**PROVIDED ENTRIES**:
----------------------------------------
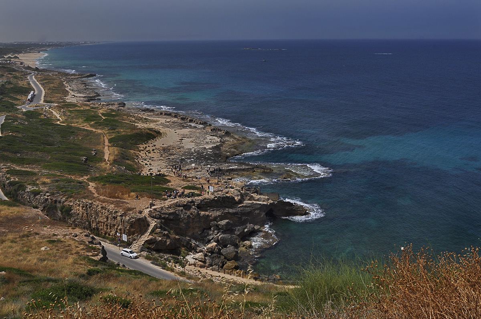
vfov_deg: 34.1
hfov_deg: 49.6
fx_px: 520
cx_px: 240
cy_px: 160
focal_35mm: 39
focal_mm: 26
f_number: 11
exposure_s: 1/1000
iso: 220
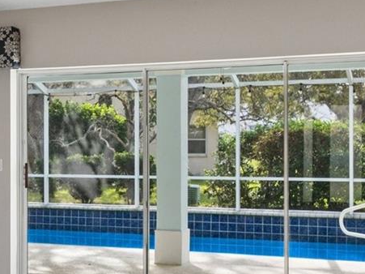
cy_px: 156
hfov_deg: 24.6
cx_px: 23
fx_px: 809
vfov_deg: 19.2
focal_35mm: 77
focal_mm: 15
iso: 320
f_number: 8
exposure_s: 1/3
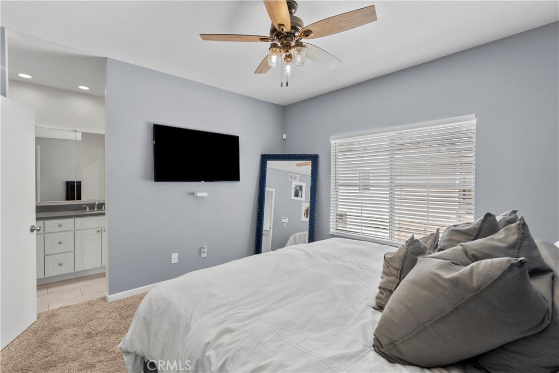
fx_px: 248
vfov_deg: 73.8
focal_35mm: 16
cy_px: 186
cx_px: 280
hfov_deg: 96.7
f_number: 8
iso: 2000
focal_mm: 16
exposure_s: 1/40
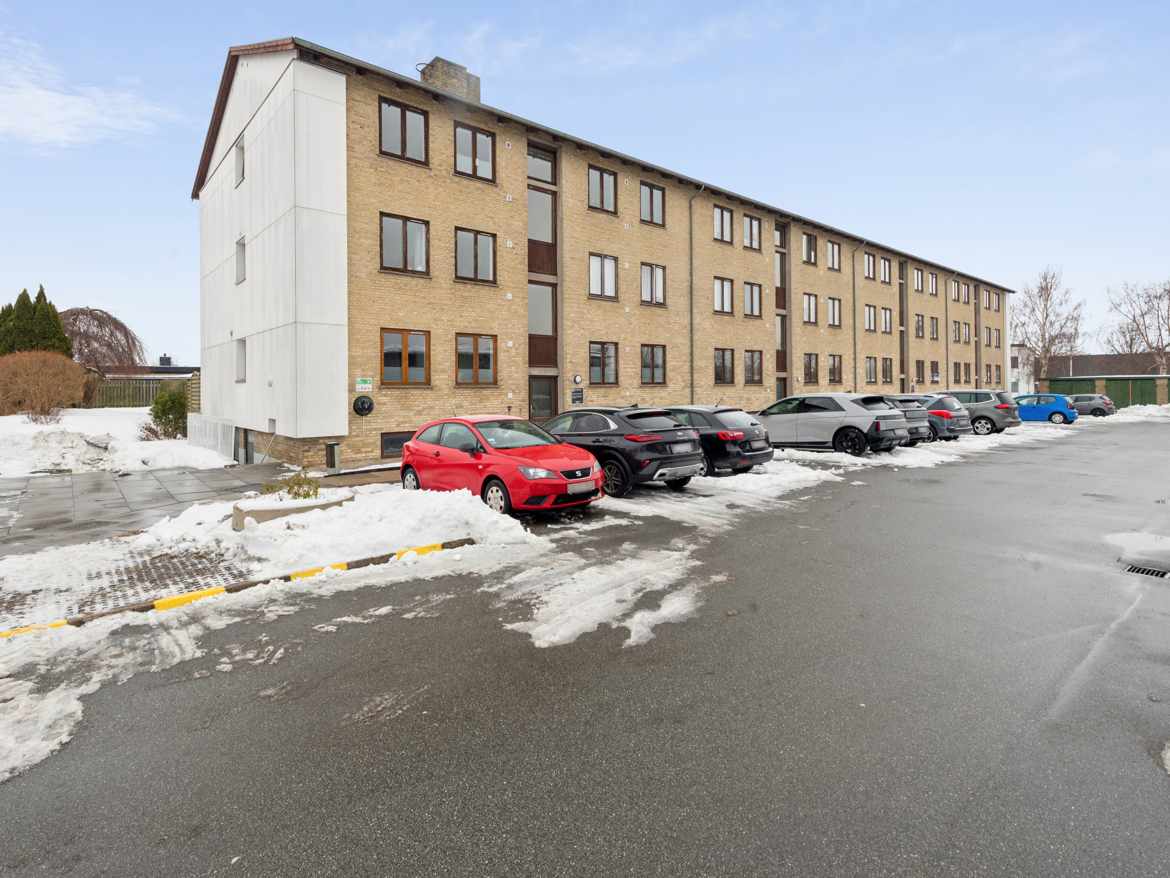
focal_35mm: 17
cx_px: 561
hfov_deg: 91.0
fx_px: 575
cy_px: 401
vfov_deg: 74.6
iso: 200
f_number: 10
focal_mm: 14
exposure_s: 1/15
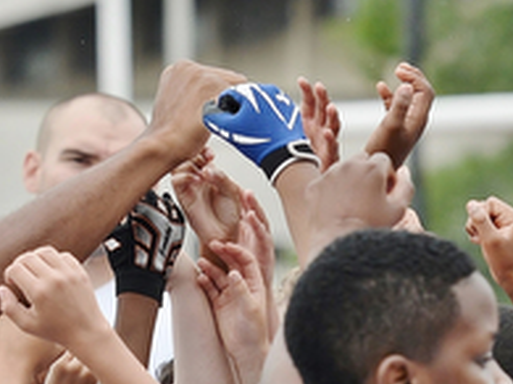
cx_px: -29
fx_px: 4369
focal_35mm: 295
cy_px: 313
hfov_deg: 6.7
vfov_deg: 5.0
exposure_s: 1/5000
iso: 1000
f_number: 4
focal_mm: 125
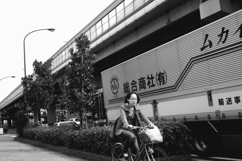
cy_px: 80
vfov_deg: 32.6
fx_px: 276
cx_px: 121
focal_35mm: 41
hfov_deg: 47.4
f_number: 10
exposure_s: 1/640
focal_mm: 24.2
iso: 800
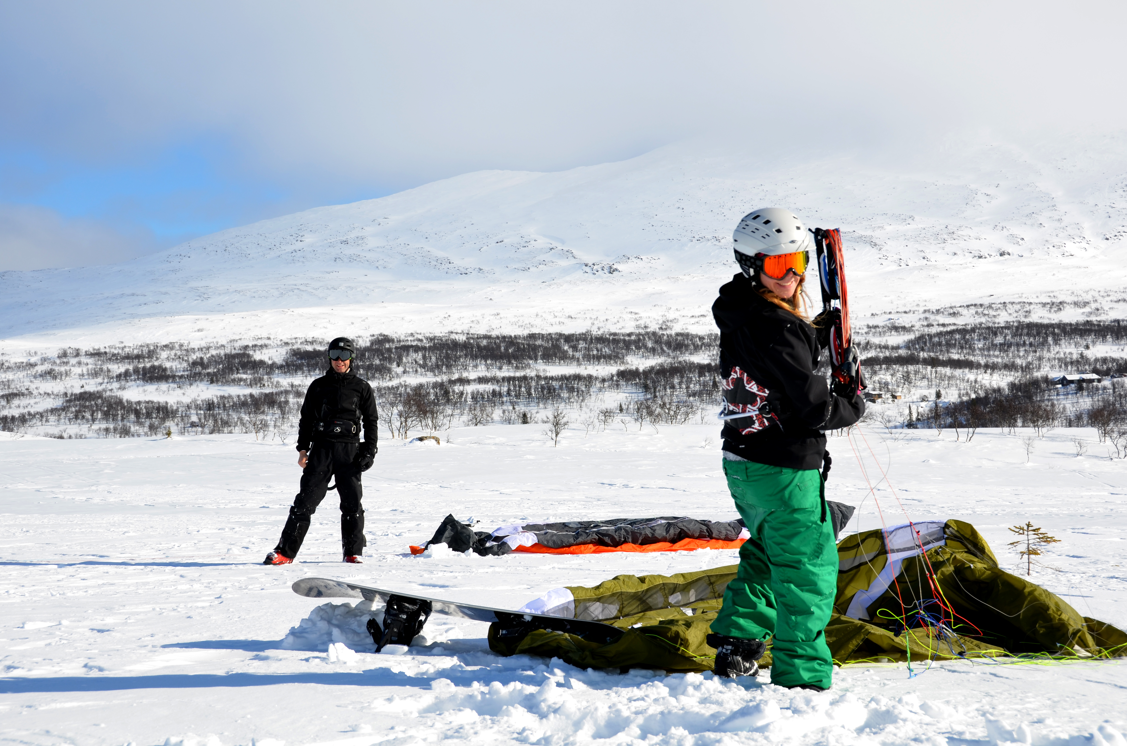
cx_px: 564
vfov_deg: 22.5
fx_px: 1874
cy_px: 373
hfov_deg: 33.5
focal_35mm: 60
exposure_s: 1/320
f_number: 9
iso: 100
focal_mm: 40
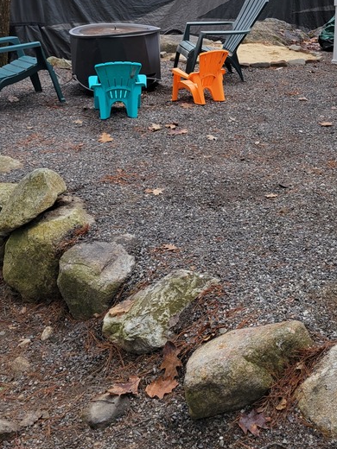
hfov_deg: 29.1
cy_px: 34
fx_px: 649
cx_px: 199
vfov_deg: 35.6
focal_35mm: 50
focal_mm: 5.4
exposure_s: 1/866
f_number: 1.8
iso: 40
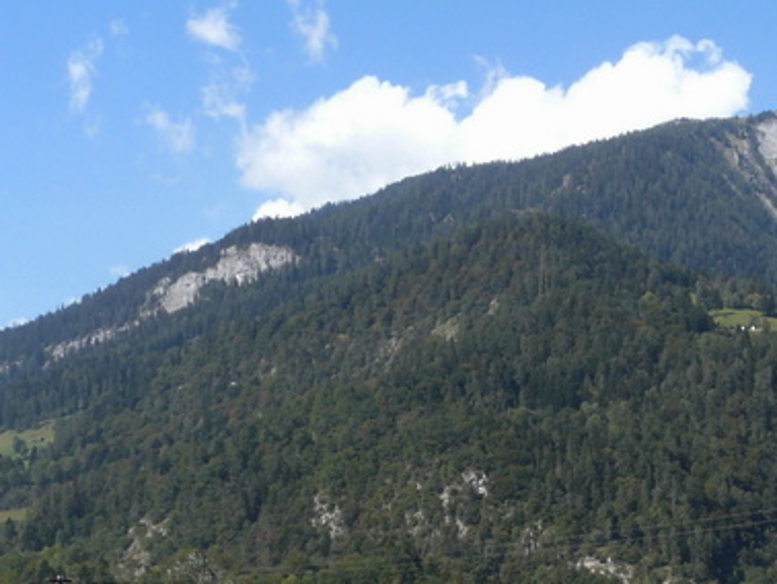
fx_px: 1662
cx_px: 539
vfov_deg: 18.9
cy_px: 685
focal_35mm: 74
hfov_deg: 26.1
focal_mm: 4.6
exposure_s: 1/250
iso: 100
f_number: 5.6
----------------------------------------
**WORK REQUIRED**: The answer must be an exact copy of the records above, with the pictures left out.

**YOUR RESPONSE**:
vfov_deg: 34.1
hfov_deg: 49.6
fx_px: 520
cx_px: 240
cy_px: 160
focal_35mm: 39
focal_mm: 26
f_number: 11
exposure_s: 1/1000
iso: 220
cy_px: 156
hfov_deg: 24.6
cx_px: 23
fx_px: 809
vfov_deg: 19.2
focal_35mm: 77
focal_mm: 15
iso: 320
f_number: 8
exposure_s: 1/3
fx_px: 248
vfov_deg: 73.8
focal_35mm: 16
cy_px: 186
cx_px: 280
hfov_deg: 96.7
f_number: 8
iso: 2000
focal_mm: 16
exposure_s: 1/40
focal_35mm: 17
cx_px: 561
hfov_deg: 91.0
fx_px: 575
cy_px: 401
vfov_deg: 74.6
iso: 200
f_number: 10
focal_mm: 14
exposure_s: 1/15
cx_px: -29
fx_px: 4369
focal_35mm: 295
cy_px: 313
hfov_deg: 6.7
vfov_deg: 5.0
exposure_s: 1/5000
iso: 1000
f_number: 4
focal_mm: 125
cy_px: 80
vfov_deg: 32.6
fx_px: 276
cx_px: 121
focal_35mm: 41
hfov_deg: 47.4
f_number: 10
exposure_s: 1/640
focal_mm: 24.2
iso: 800
cx_px: 564
vfov_deg: 22.5
fx_px: 1874
cy_px: 373
hfov_deg: 33.5
focal_35mm: 60
exposure_s: 1/320
f_number: 9
iso: 100
focal_mm: 40
hfov_deg: 29.1
cy_px: 34
fx_px: 649
cx_px: 199
vfov_deg: 35.6
focal_35mm: 50
focal_mm: 5.4
exposure_s: 1/866
f_number: 1.8
iso: 40
fx_px: 1662
cx_px: 539
vfov_deg: 18.9
cy_px: 685
focal_35mm: 74
hfov_deg: 26.1
focal_mm: 4.6
exposure_s: 1/250
iso: 100
f_number: 5.6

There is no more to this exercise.